We’re living through history right now. We’re currently in month 121 of the longest growth cycle the U.S. economy has ever seen. The economy boom has seen home prices and wages grow, although not necessarily as fast as we might want them to.
But unless you’re a total nerd like me, it’s hard to appreciate what the longest expansion in history really means.
CoreLogic is a huge real estate and finance data firm that’s tracking the expansion closely, and they just released a huge report on the last decade of housing and economic growth.
Here are the key stats that will put the last 10 years into perspective.
The nightmare days of the housing crash are over for most people
In the depths of the last recession (Q1 2010), 25.9% of homeowners owed more money on their home than it was worth. That’s called being “underwater” on your mortgage. In Q1 2019, only 4.1% of homeowners were underwater.
In fact, homeowners now own more of their homes than ever before. Home equity is at $15.8 trillion now, and homeowners only had a collective $6.1 trillion in Q1 2009.
The average equity per borrower rose from approximately $75,000 in Q1 2010 to $171,000 in Q1 2019.
Home values are through the roof
I hope this good news is enough to excuse that pun. Home values have risen 50% from June 2009 to May 2019.
Hopefully many veteran homeowners who cursed their home during the recession are happy with their investment now.
We’ve had the longest run of interest rates below 5% in 60 years
Low interest rates have offset rising home values, so both home buyers and sellers can rejoice.
Interest rates are so low that homebuyers could potentially have the most buying power they’ve had in 20 years if they go any lower.
The 2010s were a decade of renters, but home ownership is finally coming back around
In the depths of the recession between 2009 and 2012, the U.S. added 12.9 million renter households and lost 2.7 million homeowner households. Hard times kept a lot of people out of the housing market, and that effect has lingered for a while.
However, the economy boom is turning the trend back to home ownership. In the first quarter of 2019, 1.1 million new homeowners entered the market. The number of renters increased by only 458,000, following a decrease of 167,000 in the last quarter of 2018.
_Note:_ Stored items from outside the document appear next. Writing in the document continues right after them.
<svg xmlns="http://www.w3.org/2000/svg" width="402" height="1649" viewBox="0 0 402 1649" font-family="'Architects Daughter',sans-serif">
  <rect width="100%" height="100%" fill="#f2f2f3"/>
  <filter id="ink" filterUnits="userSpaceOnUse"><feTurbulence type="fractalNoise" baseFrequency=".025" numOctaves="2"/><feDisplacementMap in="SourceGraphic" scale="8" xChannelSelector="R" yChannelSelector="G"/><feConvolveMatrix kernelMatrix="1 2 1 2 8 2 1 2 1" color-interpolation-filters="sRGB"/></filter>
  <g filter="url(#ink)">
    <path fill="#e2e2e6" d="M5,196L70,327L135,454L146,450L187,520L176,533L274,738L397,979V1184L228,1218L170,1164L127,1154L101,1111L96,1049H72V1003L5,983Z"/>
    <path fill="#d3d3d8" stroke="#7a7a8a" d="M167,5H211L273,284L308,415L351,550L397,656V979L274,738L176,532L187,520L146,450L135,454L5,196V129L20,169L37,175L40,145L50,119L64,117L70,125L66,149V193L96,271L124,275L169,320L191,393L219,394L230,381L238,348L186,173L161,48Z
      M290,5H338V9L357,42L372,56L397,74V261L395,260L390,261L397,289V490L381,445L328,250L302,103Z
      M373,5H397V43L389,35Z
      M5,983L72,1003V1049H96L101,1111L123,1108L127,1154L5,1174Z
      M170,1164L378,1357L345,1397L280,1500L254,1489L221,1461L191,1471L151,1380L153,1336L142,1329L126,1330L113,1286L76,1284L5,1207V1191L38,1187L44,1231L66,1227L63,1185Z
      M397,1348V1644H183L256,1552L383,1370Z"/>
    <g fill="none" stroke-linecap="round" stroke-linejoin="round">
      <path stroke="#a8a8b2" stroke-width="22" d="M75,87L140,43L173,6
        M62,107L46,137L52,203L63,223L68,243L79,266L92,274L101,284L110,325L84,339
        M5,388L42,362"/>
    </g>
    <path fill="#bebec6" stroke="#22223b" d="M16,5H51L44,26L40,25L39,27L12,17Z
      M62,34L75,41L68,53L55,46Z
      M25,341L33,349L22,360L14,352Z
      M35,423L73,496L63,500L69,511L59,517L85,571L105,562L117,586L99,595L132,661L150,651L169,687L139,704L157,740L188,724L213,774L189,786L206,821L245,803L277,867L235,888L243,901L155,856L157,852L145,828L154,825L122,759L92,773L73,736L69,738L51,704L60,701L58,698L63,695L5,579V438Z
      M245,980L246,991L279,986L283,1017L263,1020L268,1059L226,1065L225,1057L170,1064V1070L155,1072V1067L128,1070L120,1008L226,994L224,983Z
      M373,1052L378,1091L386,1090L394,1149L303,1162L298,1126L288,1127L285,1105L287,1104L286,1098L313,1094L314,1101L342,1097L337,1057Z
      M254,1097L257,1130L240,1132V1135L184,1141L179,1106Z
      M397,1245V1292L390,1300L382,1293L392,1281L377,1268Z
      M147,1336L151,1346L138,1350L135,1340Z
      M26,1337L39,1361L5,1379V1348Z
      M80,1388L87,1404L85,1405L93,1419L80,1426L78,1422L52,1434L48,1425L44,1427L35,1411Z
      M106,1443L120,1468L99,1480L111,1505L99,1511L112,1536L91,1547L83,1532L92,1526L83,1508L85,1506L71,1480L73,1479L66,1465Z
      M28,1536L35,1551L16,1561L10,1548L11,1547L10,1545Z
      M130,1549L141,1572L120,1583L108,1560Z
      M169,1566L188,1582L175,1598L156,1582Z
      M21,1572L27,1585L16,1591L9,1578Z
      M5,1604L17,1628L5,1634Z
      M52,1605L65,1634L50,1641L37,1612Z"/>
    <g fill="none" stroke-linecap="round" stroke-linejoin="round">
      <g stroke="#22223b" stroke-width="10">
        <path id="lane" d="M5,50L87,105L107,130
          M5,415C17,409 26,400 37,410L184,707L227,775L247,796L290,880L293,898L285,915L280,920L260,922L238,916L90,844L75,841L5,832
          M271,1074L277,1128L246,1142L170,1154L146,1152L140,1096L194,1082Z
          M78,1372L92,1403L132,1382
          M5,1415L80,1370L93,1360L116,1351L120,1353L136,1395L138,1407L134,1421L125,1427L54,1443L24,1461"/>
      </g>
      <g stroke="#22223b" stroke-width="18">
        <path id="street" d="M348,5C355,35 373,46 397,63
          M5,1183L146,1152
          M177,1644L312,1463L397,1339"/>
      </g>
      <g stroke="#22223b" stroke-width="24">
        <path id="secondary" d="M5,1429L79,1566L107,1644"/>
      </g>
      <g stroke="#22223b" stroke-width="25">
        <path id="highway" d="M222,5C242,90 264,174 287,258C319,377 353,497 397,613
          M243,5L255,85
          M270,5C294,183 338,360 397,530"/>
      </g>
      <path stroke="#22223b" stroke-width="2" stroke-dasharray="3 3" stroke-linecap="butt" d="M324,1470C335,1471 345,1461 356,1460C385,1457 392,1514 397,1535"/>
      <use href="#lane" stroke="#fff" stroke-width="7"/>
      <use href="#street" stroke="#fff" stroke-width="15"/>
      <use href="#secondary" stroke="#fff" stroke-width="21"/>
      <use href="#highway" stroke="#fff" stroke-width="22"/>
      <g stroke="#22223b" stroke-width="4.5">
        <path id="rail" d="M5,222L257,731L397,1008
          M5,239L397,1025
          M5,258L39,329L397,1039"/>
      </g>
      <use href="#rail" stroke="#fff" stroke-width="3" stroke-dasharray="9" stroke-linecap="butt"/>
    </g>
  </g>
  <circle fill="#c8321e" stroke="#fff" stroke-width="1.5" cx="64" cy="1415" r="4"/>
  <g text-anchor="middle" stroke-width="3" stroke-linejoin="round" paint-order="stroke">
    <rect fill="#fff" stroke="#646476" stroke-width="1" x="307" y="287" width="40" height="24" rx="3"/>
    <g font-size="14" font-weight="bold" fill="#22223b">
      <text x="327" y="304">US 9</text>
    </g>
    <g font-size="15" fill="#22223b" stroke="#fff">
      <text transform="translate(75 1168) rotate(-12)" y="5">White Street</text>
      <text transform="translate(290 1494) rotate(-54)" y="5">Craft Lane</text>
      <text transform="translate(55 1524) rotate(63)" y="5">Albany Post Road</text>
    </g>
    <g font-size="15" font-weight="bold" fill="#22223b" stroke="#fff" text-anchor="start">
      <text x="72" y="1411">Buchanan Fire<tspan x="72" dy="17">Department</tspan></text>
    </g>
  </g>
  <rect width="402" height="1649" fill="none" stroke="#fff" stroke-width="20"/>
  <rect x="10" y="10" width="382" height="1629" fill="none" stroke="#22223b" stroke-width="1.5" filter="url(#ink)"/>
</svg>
Home flipping is bigger than ever
In Q1 2006, at the peak of the housing market right before the crash, 11.3% of homes on the market were being flipped. That means investors bought them up below market value, fixed them up, and sold them for a profit.
As of Q4 2018, 11.4% of homes for sale are being flipped.
That’s not necessarily cause for concern though. The profit each flip sale has made on average has stayed pretty stable at a little over $10,000 per sale. That means investors aren’t using home flips to speculate and inflate costs so much as generate consistent profits.